Hands-On Session: AI-Enhanced Statistical Analysis

Step-by-Step Exercise Using Python

For this exercise, we're going to analyze a dataset concerning student performance to understand how different factors might influence their grades. We'll use Python with popular libraries like Pandas for data manipulation and Matplotlib for visualization. Since I can't execute code, I'll provide the steps and expected outcomes.


Step 1: Data Loading

First, we'll load the data. Imagine we have a CSV file named student_performance.csv with columns like: StudentID, StudyTime, SleepTime, ExamScore.


python

import pandas as pd


# Load the dataset

df = pd.read_csv('student_performance.csv')


# Display the first few rows to check data

print(df.head())


Expected Output
:

  StudentID StudyTime SleepTime ExamScore

0 1 10 7 85

1 2 5 8 70

2 3 12 6 90

3 4 8 9 88

4 5 6 7 75


Step 2: Data Cleaning

We'll check for missing values and handle them, then look for outliers.


python

# Check for missing data

print(df.isnull().sum())


# Let's say 'SleepTime' has some missing values, we'll fill them with the median

df['SleepTime'] = df['SleepTime'].fillna(df['SleepTime'].median())

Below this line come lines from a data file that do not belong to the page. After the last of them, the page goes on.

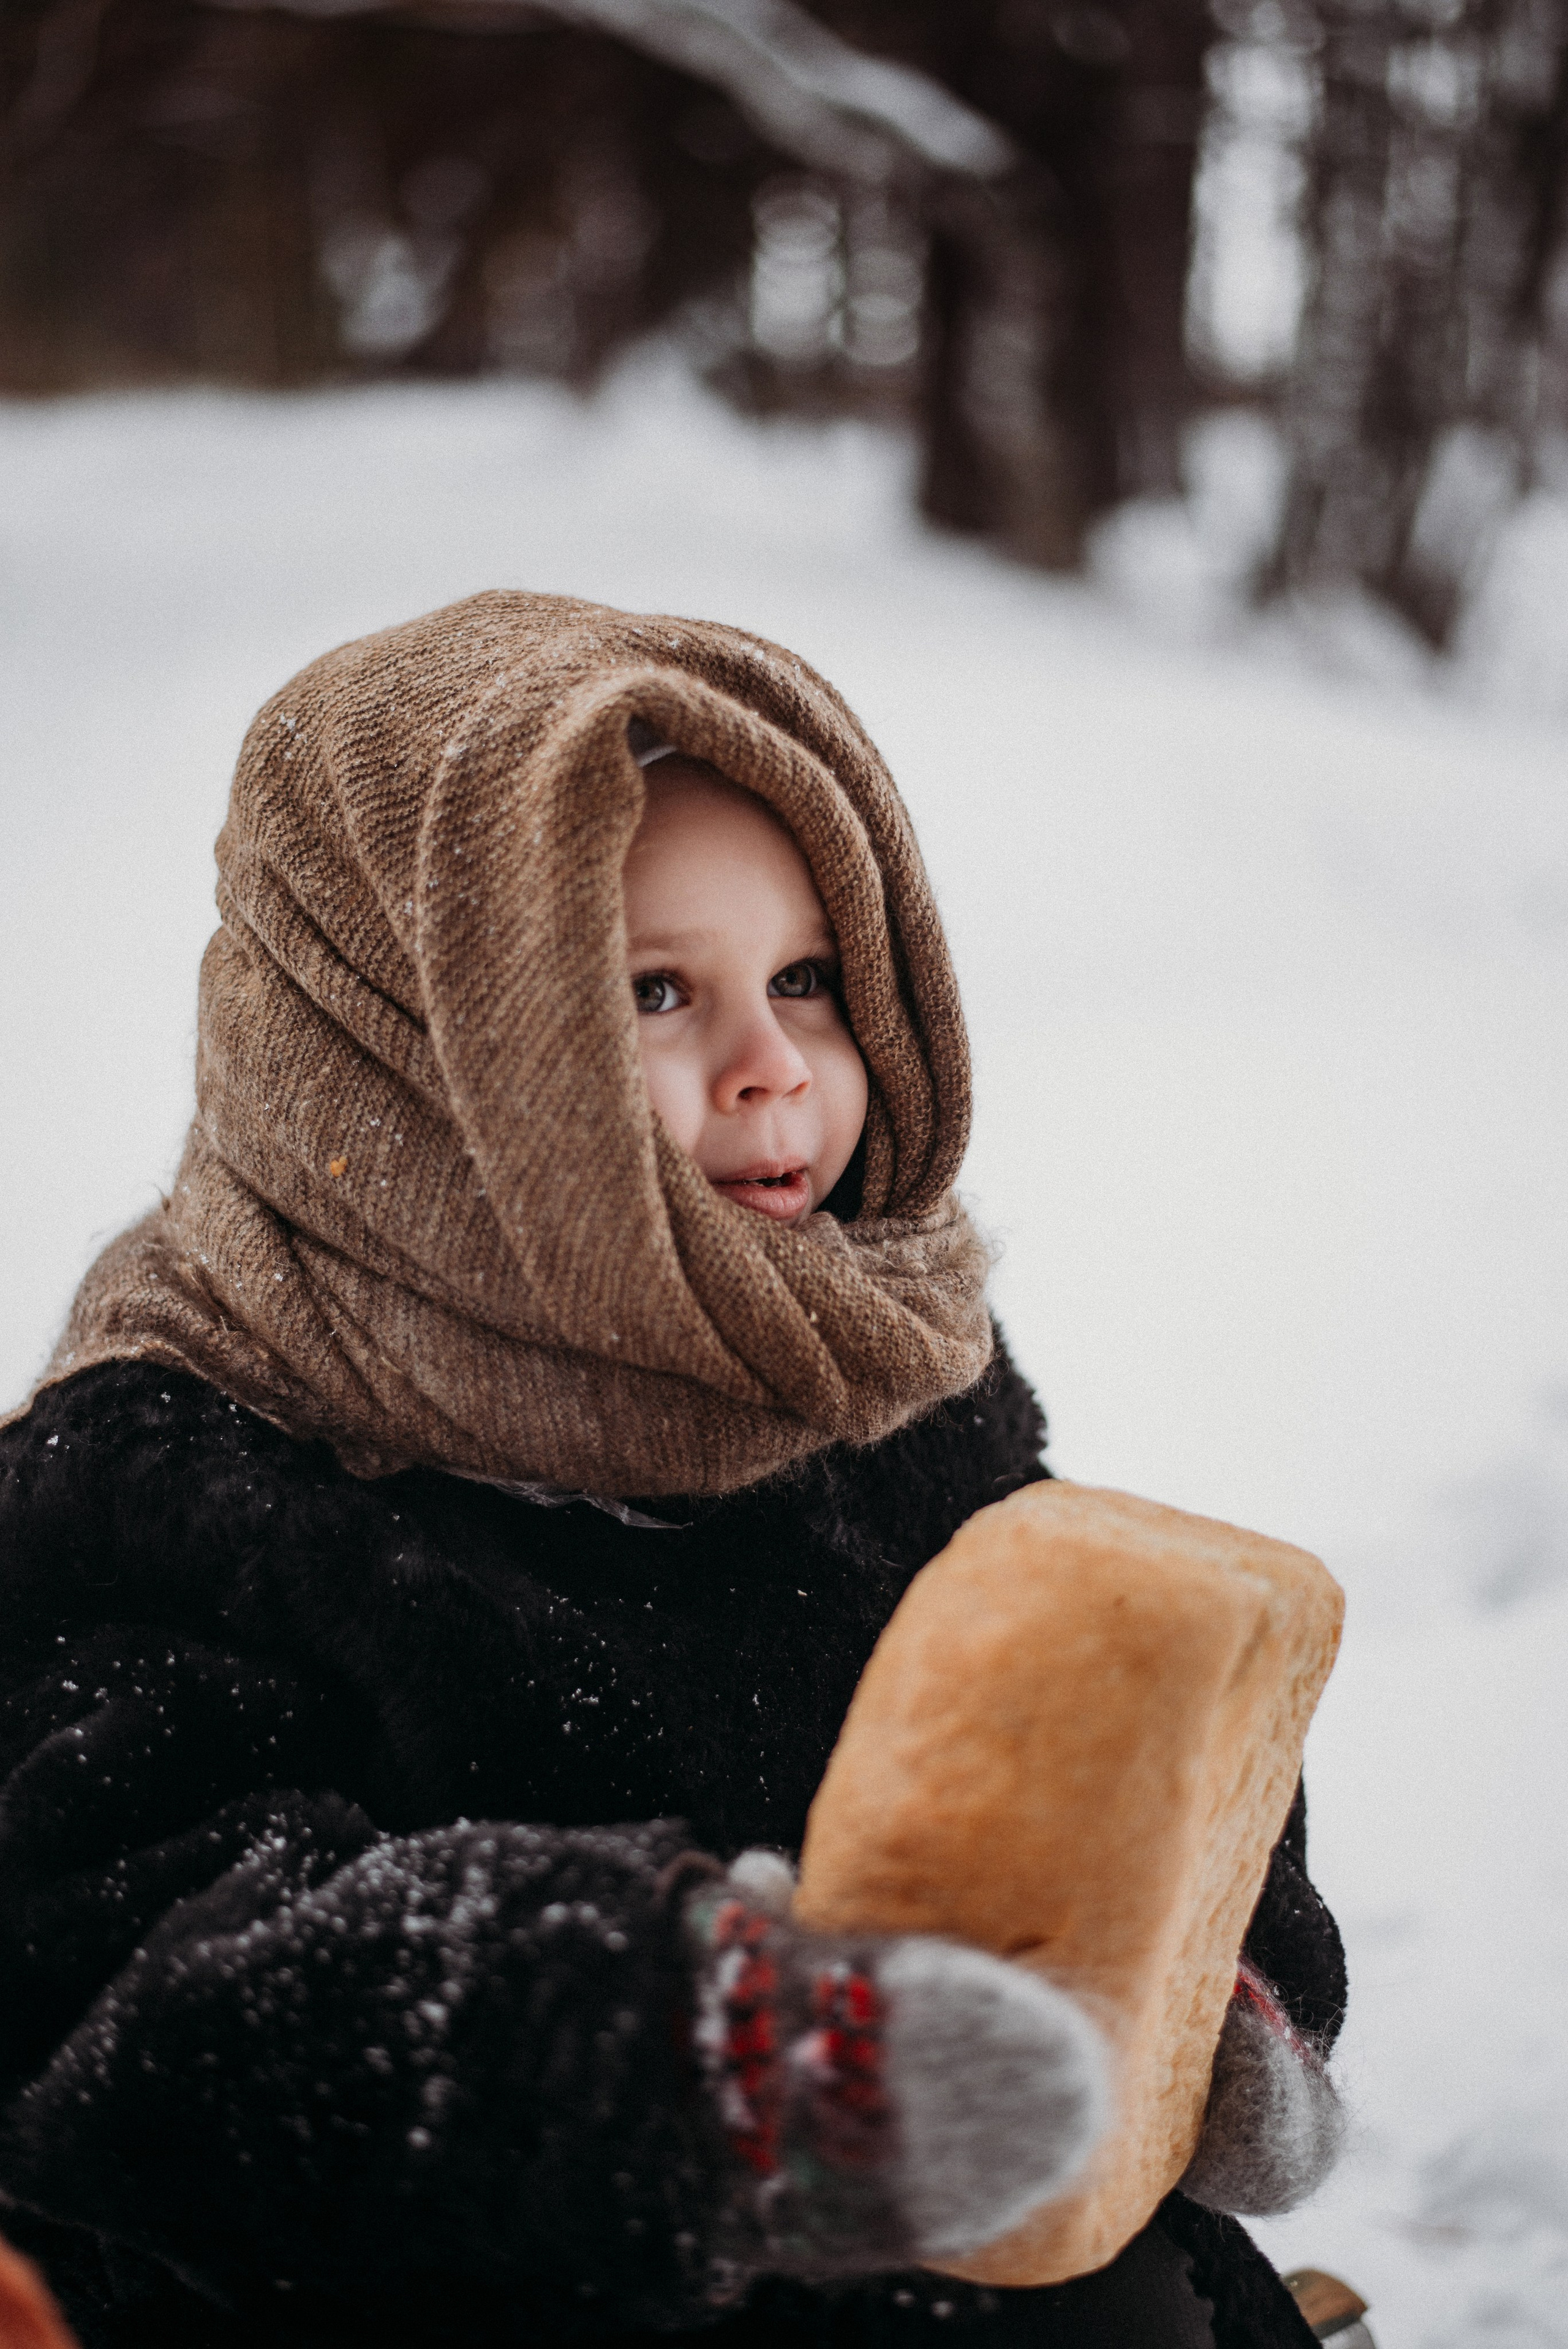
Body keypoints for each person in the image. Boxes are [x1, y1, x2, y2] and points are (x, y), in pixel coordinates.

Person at [0, 592, 1348, 2349]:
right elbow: (130, 1986)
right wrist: (709, 2056)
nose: (773, 1065)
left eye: (807, 978)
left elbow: (1093, 1750)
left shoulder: (869, 1372)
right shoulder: (180, 1467)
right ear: (402, 1044)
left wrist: (1211, 1995)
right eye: (652, 991)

# Check for outliers in 'StudyTime' using Interquartile Range (IQR)

Q1 = df['StudyTime'].quantile(0.25)

Q3 = df['StudyTime'].quantile(0.75)

IQR = Q3 - Q1

lower_bound = Q1 - 1.5 * IQR

upper_bound = Q3 + 1.5 * IQR


# Remove outliers if any

df = df[(df['StudyTime'] >= lower_bound) & (df['StudyTime'] <= upper_bound)]

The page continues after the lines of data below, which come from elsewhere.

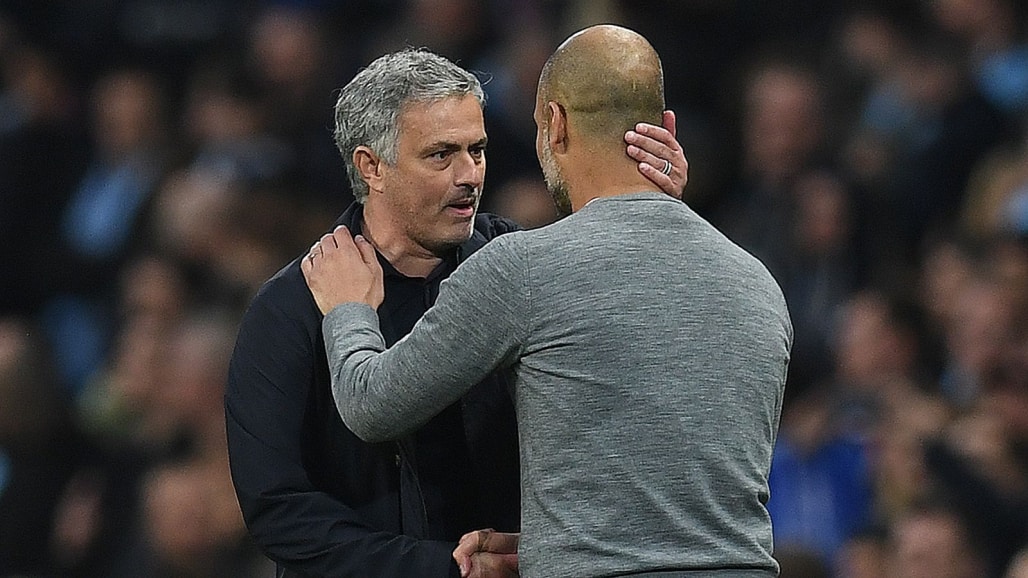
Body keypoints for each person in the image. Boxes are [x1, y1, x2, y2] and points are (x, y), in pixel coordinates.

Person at [303, 25, 792, 578]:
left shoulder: (523, 270)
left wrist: (348, 309)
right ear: (666, 128)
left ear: (555, 124)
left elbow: (370, 405)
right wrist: (552, 541)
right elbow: (680, 474)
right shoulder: (758, 283)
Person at [224, 47, 687, 578]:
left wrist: (655, 215)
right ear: (372, 166)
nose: (470, 174)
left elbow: (631, 345)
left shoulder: (520, 268)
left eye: (478, 149)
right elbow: (279, 509)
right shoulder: (291, 308)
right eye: (441, 155)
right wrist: (445, 569)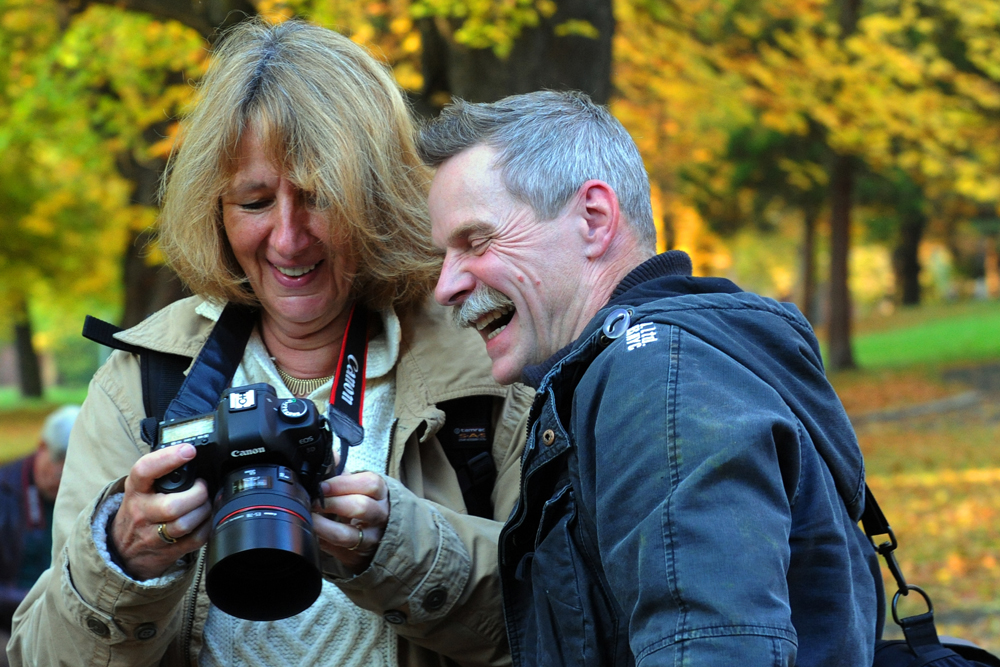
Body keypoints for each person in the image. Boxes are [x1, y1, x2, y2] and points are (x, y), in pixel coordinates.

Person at [9, 18, 531, 667]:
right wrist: (123, 558)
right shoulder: (143, 383)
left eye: (318, 196)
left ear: (374, 198)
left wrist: (397, 546)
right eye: (255, 201)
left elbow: (557, 623)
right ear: (215, 210)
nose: (288, 239)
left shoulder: (485, 373)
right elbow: (36, 656)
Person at [418, 90, 885, 667]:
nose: (447, 285)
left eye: (476, 240)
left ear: (594, 218)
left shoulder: (657, 382)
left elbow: (717, 652)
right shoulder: (676, 362)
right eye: (444, 254)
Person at [0, 406, 80, 648]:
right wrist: (42, 601)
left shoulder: (88, 489)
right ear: (42, 446)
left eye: (73, 467)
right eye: (58, 462)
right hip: (10, 619)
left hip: (70, 616)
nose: (62, 475)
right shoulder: (5, 492)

print(df.shape) # Check how many rows remain after removing outliers


Expected Output
:

  • Missing values count for each column.
  • New shape of the dataframe after handling outliers.


Step 3: Basic Statistics

We'll calculate mean, median, mode, variance, and standard deviation for ExamScore.


python

import numpy as np


# Mean

mean_score = df['ExamScore'].mean()

print(f'Mean Exam Score: {mean_score:.2f}')


# Median

median_score = df['ExamScore'].median()

print(f'Median Exam Score: {median_score:.2f}')


# Mode

mode_score = df['ExamScore'].mode()[0]

print(f'Mode of Exam Score: {mode_score:.2f}')


# Variance

variance_score = df['ExamScore'].var()

print(f'Variance of Exam Score: {variance_score:.2f}')


# Standard Deviation

std_score = df['ExamScore'].std()

print(f'Standard Deviation of Exam Score: {std_score:.2f}')


Expected Output
:

  • Statistical measures of ExamScore which give insights into the central tendency, dispersion, and commonality of scores.

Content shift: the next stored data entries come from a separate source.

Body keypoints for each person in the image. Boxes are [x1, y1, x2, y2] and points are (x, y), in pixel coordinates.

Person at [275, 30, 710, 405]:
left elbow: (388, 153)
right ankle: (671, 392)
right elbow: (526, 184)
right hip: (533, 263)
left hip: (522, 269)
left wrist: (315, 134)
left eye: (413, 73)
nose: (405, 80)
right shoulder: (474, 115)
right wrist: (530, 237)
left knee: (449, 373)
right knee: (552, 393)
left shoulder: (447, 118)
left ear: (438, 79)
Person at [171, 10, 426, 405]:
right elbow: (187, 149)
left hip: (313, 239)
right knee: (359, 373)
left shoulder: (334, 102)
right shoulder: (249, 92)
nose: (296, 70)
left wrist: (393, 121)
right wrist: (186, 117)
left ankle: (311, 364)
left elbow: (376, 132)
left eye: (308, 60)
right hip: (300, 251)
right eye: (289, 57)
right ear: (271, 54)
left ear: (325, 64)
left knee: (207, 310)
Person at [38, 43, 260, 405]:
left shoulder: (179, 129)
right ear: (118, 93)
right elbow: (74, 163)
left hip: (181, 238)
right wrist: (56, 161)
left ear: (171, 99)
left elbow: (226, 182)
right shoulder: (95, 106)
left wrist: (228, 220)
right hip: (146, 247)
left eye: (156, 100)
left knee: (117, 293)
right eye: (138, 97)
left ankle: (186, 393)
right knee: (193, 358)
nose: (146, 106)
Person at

Step 4: Regression Analysis

Let's see how StudyTime and SleepTime correlate with ExamScore using simple linear regression.


python

from sklearn.linear_model import LinearRegression

import matplotlib.pyplot as plt


# Prepare data for regression

X = df[['StudyTime', 'SleepTime']]

y = df['ExamScore']


# Fit the model

model = LinearRegression().fit(X, y)


# Coefficients

print(f'Coefficient for StudyTime: {model.coef_[0]:.2f}')

print(f'Coefficient for SleepTime: {model.coef_[1]:.2f}')


# Plot the relationship for StudyTime vs. ExamScore for visualization

plt.scatter(df['StudyTime'], df['ExamScore'], color='blue')

plt.plot(df['StudyTime'], model.predict(X), color='red', linewidth=2)

plt.xlabel('Study Time (Hours)')

plt.ylabel('Exam Score')

plt.title('Study Time vs Exam Score')

plt.show()


Expected Output
:

  • Coefficients showing how much ExamScore changes with one unit increase in StudyTime or SleepTime.
  • A scatter plot with regression line showing the relationship.


Step 5: Visualization

Let's visualize the distribution of ExamScore.


python

import seaborn as sns


# Distribution plot for ExamScore

sns.histplot(df['ExamScore'], kde=True)

plt.title('Distribution of Exam Scores')

plt.xlabel('Exam Score')

plt.ylabel('Frequency')

plt.show()


Expected Output
:

  • A histogram with a kernel density estimate line, showing how exam scores are distributed.


Reflection on the Exercise

This hands-on session has shown you how to load data, clean it, perform basic statistical analyses, conduct regression to understand relationships, and visualize data to communicate findings. Remember:


  • The mean, median, and mode give different perspectives on your data. Which one tells the most accurate story depends on the distribution of your data.
  • Regression analysis helps in predicting outcomes based on input variables, but remember, correlation does not imply causation.
  • Always ensure your data storytelling reflects truth, not just the story you want to tell.


This exercise aligns with our Christian call to seek truth, serve with integrity, and use our skills to benefit others, reflecting the stewardship of knowledge and resources God has given us.